# [TASK INPUTS]
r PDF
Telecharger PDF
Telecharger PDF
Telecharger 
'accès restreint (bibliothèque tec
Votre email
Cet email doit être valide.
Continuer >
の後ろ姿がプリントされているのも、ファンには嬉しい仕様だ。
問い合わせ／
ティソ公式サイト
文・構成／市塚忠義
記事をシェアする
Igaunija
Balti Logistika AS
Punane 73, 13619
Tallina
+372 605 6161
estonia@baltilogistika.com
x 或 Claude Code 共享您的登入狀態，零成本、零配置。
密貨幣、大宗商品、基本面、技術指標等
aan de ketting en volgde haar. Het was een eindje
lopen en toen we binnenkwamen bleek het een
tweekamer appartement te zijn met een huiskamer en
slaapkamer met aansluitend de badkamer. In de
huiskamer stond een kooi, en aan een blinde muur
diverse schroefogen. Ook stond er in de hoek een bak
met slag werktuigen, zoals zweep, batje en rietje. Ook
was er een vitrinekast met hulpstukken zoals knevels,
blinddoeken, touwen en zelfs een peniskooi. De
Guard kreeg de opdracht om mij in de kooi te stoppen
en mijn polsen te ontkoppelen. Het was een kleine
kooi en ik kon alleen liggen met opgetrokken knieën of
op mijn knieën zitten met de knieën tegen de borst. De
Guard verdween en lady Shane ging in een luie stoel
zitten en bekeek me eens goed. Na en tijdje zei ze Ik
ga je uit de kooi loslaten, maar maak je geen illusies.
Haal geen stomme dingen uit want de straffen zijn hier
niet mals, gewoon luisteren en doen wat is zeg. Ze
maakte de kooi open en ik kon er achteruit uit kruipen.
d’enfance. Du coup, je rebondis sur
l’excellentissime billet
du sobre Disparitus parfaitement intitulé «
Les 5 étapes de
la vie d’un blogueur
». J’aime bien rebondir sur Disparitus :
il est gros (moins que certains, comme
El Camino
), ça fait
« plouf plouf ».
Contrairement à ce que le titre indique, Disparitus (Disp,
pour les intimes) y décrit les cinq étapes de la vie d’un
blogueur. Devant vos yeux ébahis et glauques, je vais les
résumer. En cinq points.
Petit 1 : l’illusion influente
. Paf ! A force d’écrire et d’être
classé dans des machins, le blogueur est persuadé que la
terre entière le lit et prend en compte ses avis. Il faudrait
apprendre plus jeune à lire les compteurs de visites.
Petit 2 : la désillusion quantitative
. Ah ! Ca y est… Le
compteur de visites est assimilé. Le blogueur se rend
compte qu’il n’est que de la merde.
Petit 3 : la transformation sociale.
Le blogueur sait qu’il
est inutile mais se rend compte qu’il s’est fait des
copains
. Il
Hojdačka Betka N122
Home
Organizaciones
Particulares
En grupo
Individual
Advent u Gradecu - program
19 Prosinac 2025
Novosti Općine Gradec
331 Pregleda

# [WORK REQUIRED]
Check the listing above for lines containing the string "blogueur", and copy each one.

# [ANSWER FOR THE TASK]
la vie d’un blogueur
blogueur. Devant vos yeux ébahis et glauques, je vais les
classé dans des machins, le blogueur est persuadé que la
compteur de visites est assimilé. Le blogueur se rend
Le blogueur sait qu’il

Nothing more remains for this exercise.